Aufbau eines Dünnschichtstapels
Der TMR-Effekt kann für viele Anwendungen genutzt werden. Dafür muss jedoch ein Dünnschichtstapel gebaut werden. Der Trick besteht darin, nur eine freie ferromagnetische Schicht zu haben.
Der Magnetic Tunnel Junction (MTJ) in Bild 3 verwendet die sogenannte Austauschkopplung. Bei dieser TMR-Struktur handelt es sich um eine MTJ-Multischicht zwischen zwei Elektroden in einer Geometrie, bei der der Strom senkrecht zur Ebene fließt. Der komplexe Stapel besteht aus Doppelaustauschelektroden, zusammengesetzt aus einer unteren Elektrode, einem unteren Antiferromagneten (AFM), einem Pinned-Layer (PL), einem Spacer, einer Referenzschicht (RL), einer Tunnelbarriere, einer Sensorschicht (SL) sowie der oberen Elektrode.
Um das Austauschfeld zu erhöhen und den MTJ thermisch stabiler zu machen, kann eine synthetische antiferromagnetische (SAF) Struktur anstelle eines einzelnen Ferromagneten (FM) in dem Pinned-Layer verwendet werden, der an den AFM angrenzt. Die SAF-Struktur besteht aus zwei oder mehr FM-Schichten, die durch dünne Ruthenium-Schichten getrennt sind und durch die RKKY-Wechselwirkung gekoppelt sind. Um die Magnetisierung des Pinned-Layers in einer Richtung zu fixieren, wird die Austauschkopplung zwischen der FM- und der AFM-Schicht genutzt. Nur Magnetfelder oberhalb des Austauschfeldes können die Magnetisierung des Pinned-Layers umkehren. Die Pfeile in Bild 3 geben die Richtung der Magnetisierung und des angelegten Magnetfeldes an.
Die Änderungsrate des Widerstands eines Mehrschichtstapels wurde als MR-Verhältnis eingeführt. Dabei liegen die MR-Werte herkömmlicher AMR- und GMR-Elemente bei etwa fünf bzw. zehn Prozent. Beim viel empfindlicheren TMR-Element beträgt sie 100 Prozent oder mehr.

Aufgabe
Beantworte anhand des Ausgangstexts:
(a) Worin besteht beim Bau eines Dünnschichtstapels der Trick?
(b) Woraus besteht die SAF-Struktur, und wodurch sind ihre Schichten gekoppelt?
(c) Bei welchen MR-Werten liegen herkömmliche AMR- und GMR-Elemente?

Gegebene Informationen
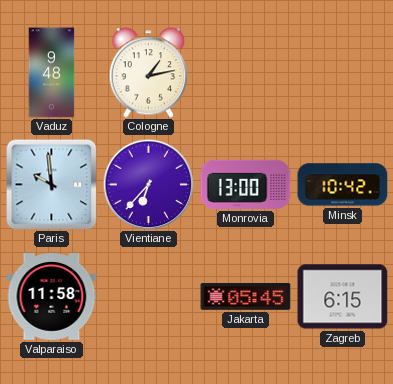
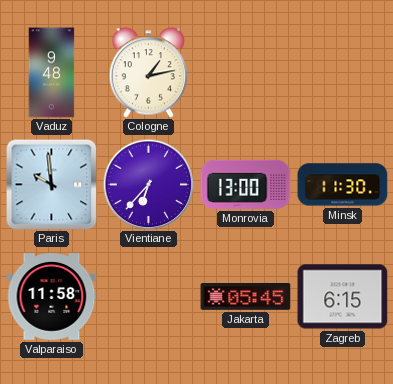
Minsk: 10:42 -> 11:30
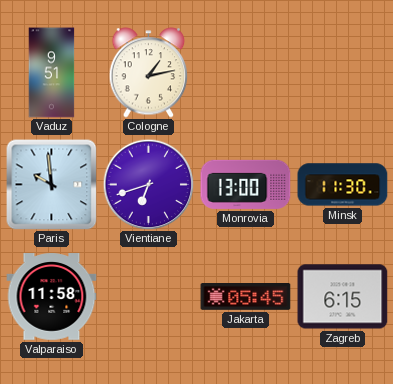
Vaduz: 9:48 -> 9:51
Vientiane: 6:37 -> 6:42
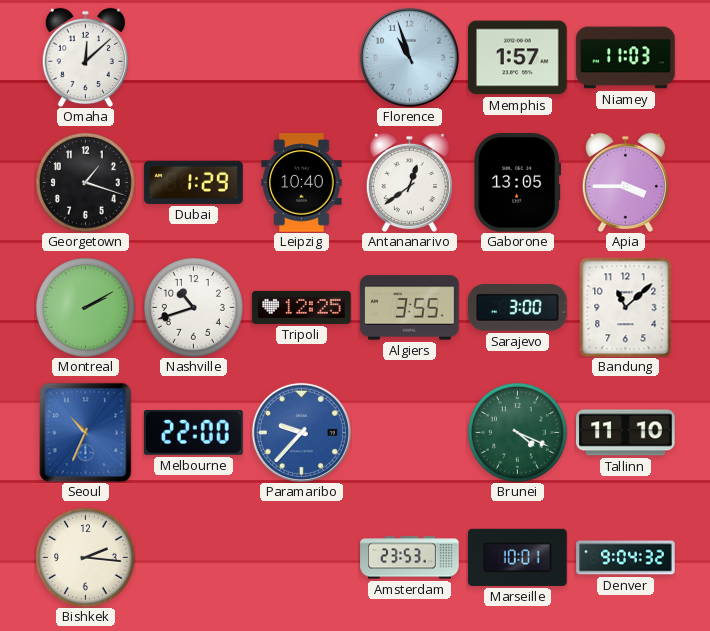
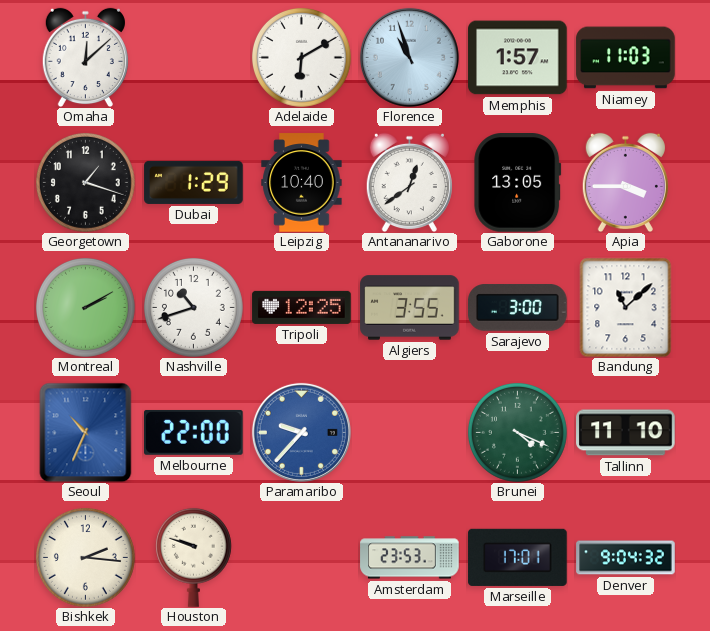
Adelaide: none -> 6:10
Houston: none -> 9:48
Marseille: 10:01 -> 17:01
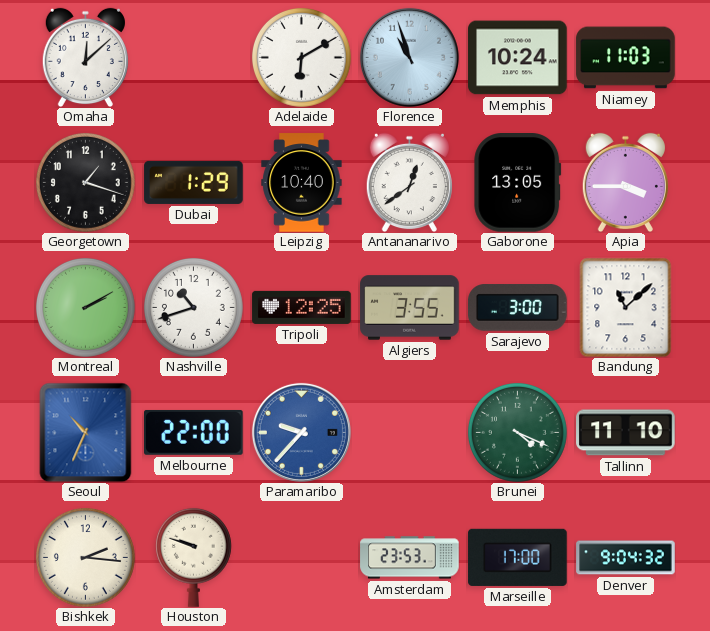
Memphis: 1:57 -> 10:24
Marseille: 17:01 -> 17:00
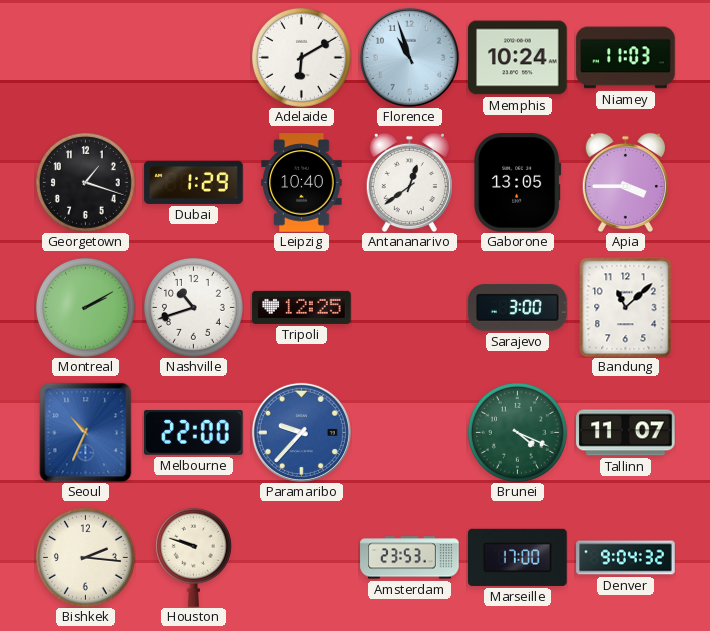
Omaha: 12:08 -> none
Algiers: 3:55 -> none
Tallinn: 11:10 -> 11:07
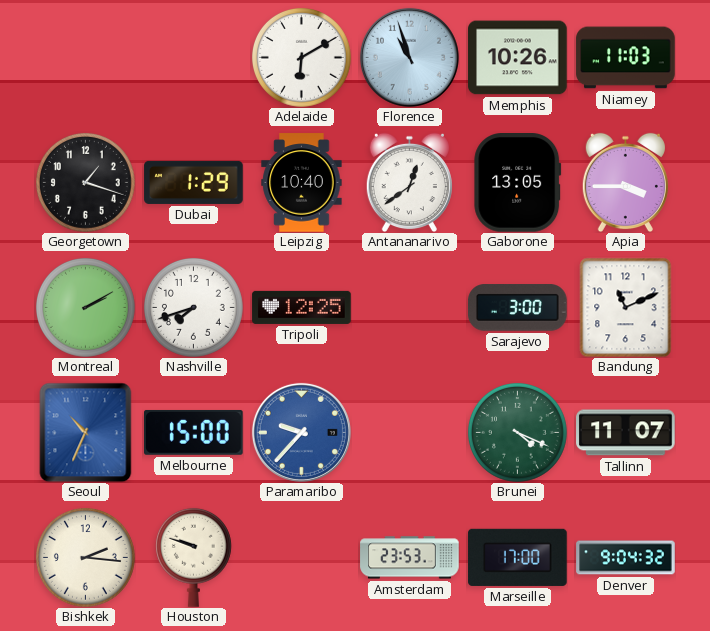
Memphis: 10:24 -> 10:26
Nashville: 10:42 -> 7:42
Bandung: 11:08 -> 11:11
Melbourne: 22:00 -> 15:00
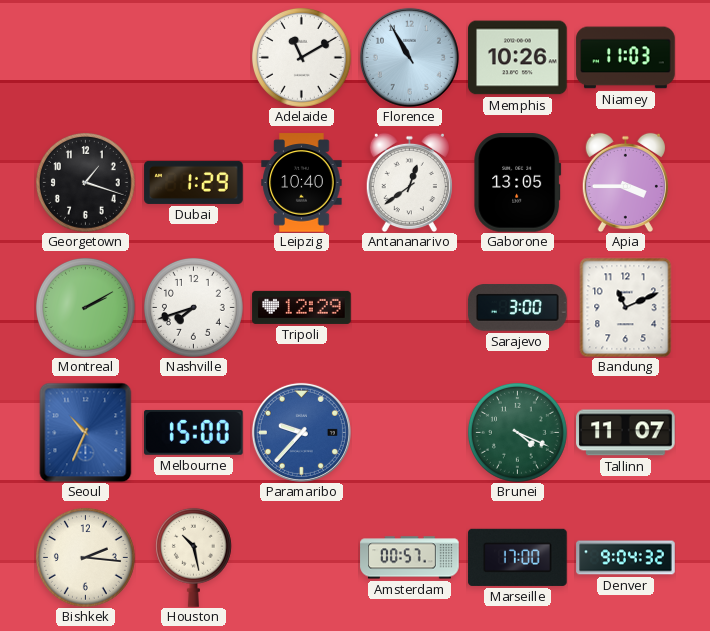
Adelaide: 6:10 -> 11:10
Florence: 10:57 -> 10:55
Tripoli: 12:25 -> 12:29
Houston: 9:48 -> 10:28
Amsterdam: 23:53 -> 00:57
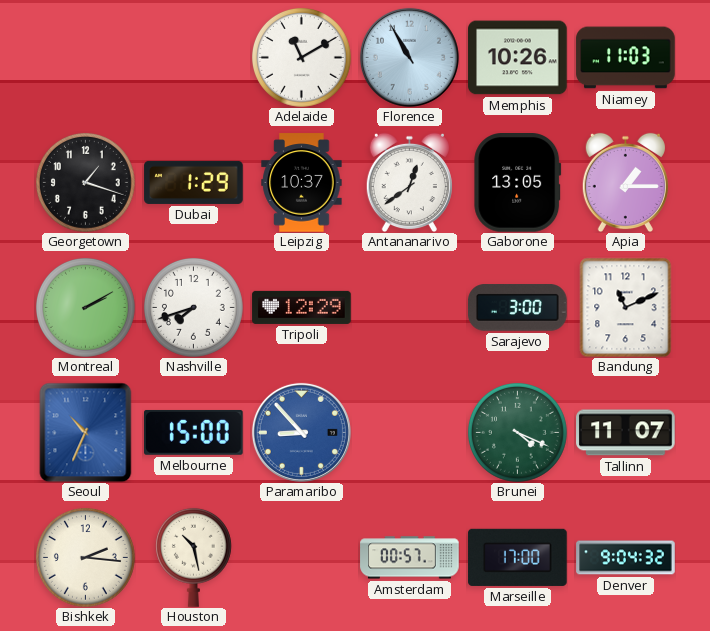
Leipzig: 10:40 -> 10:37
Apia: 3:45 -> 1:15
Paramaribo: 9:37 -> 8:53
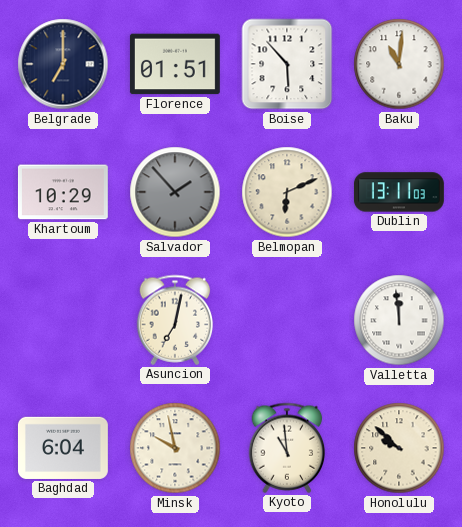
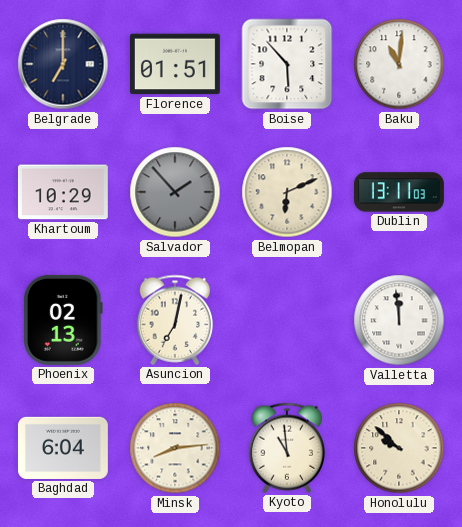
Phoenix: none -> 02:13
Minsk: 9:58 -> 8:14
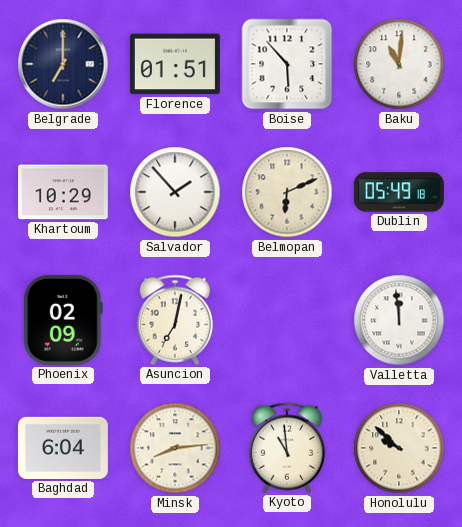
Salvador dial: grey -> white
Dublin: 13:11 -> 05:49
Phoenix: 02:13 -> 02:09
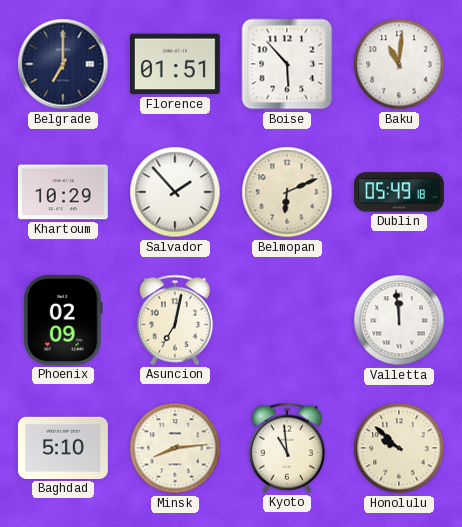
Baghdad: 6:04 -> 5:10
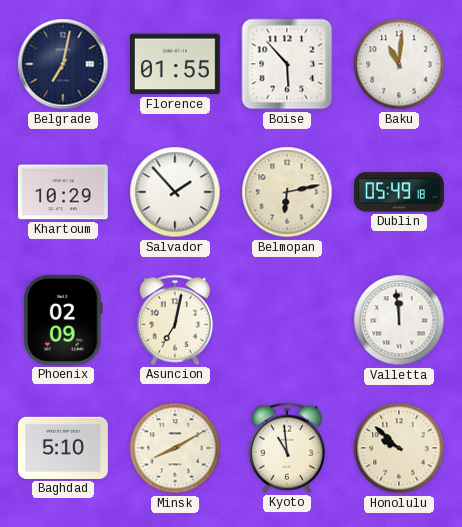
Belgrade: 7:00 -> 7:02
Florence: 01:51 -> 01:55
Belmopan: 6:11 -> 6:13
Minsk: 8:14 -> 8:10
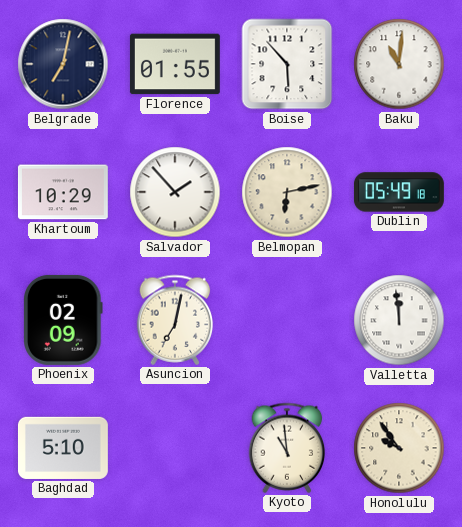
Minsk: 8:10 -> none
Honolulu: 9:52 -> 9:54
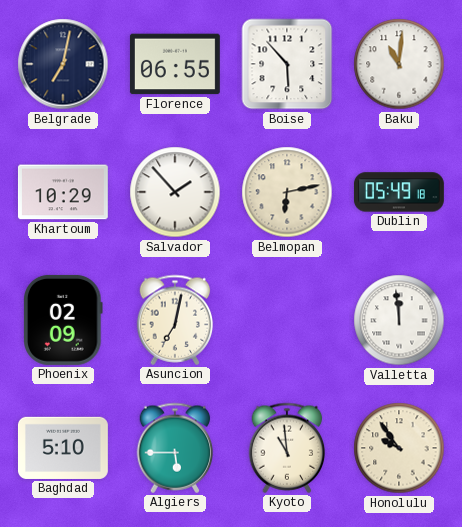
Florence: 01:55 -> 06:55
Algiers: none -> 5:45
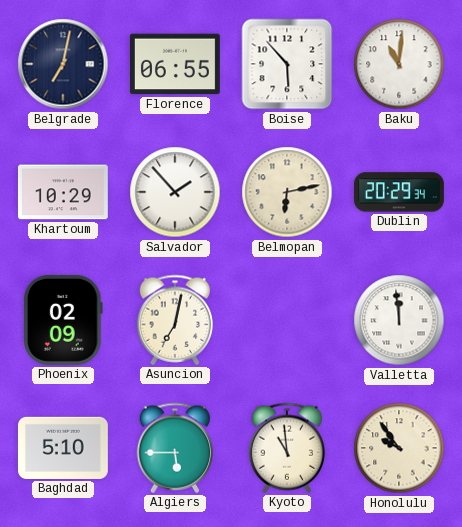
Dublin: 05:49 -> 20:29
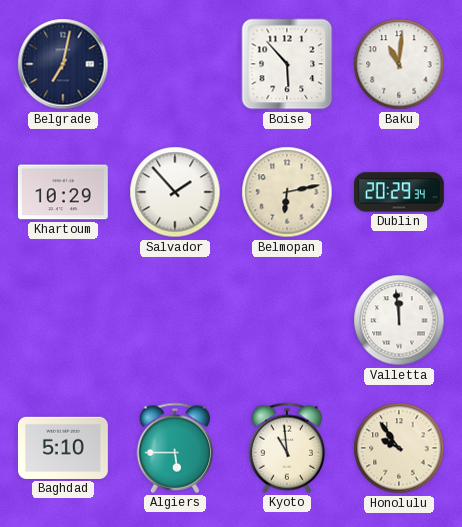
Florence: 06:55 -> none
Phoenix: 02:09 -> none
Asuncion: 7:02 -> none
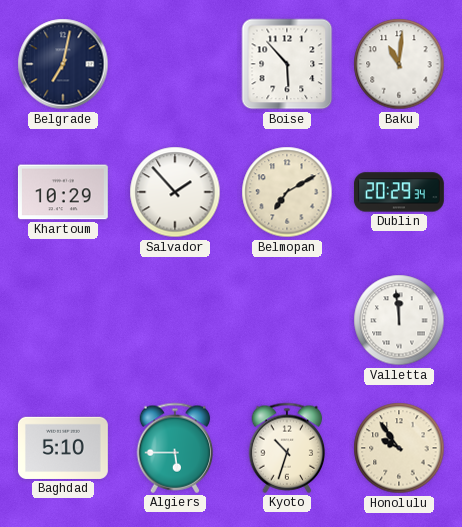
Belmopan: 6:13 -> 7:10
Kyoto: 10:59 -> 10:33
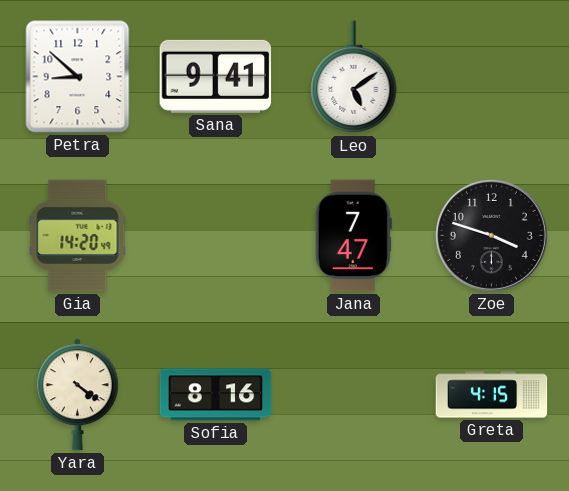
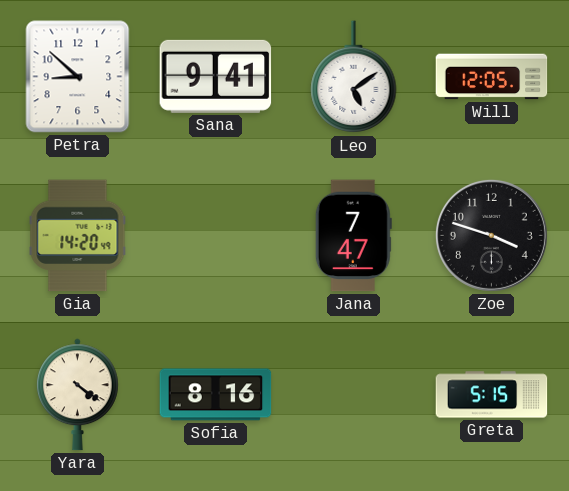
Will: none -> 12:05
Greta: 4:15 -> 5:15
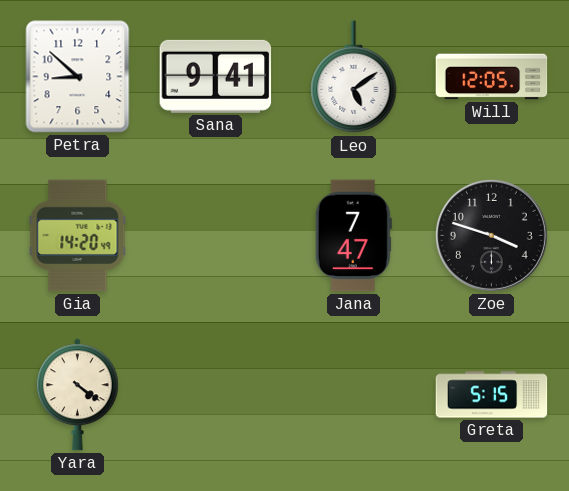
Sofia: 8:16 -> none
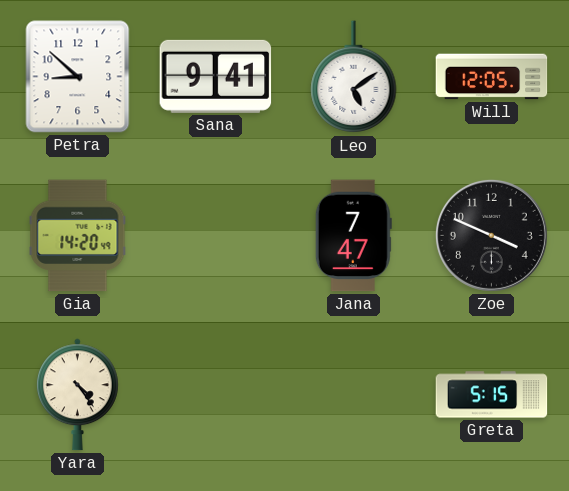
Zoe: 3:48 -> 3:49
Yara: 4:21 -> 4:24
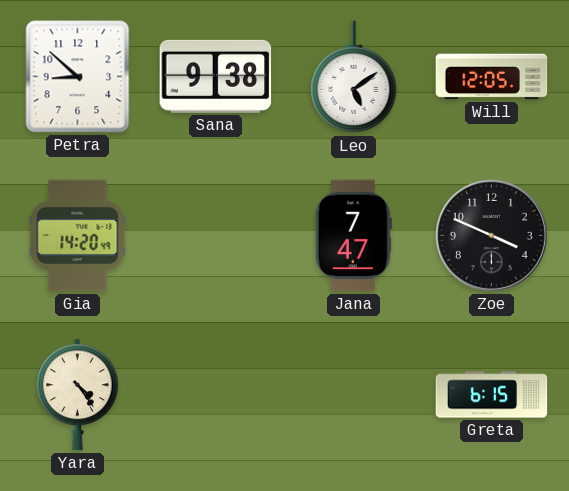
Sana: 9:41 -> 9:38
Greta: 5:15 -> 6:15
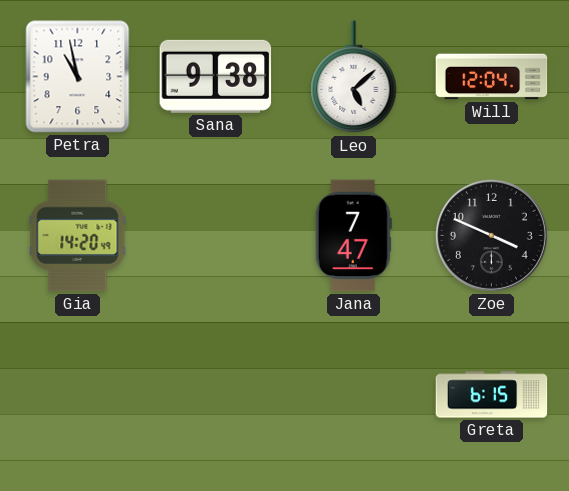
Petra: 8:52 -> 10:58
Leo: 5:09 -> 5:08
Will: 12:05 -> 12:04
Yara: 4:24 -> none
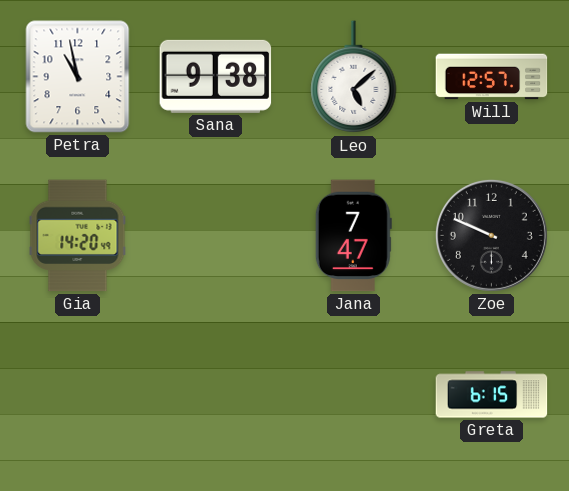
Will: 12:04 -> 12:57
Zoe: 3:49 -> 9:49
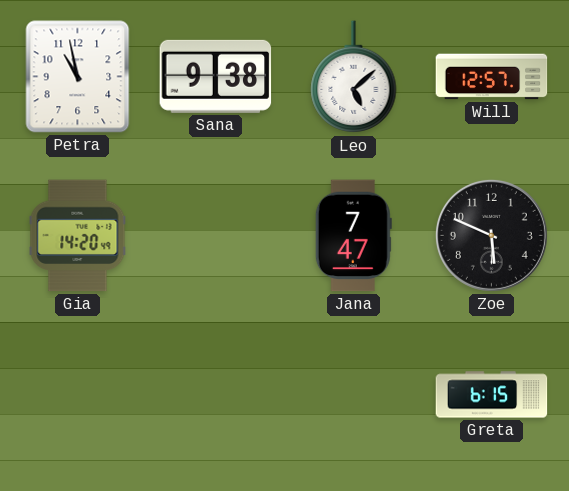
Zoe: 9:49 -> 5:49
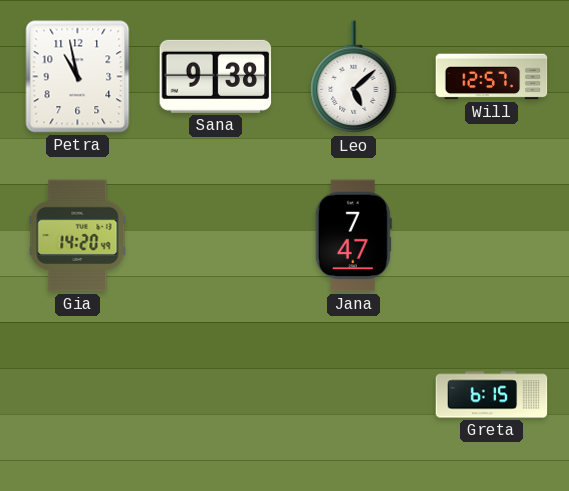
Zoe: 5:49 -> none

Lösung
(a) Darin, nur eine freie ferromagnetische Schicht zu haben.
(b) Aus zwei oder mehr FM-Schichten, die durch dünne Ruthenium-Schichten getrennt sind; gekoppelt sind sie durch die RKKY-Wechselwirkung.
(c) Bei etwa fünf Prozent (AMR) bzw. zehn Prozent (GMR).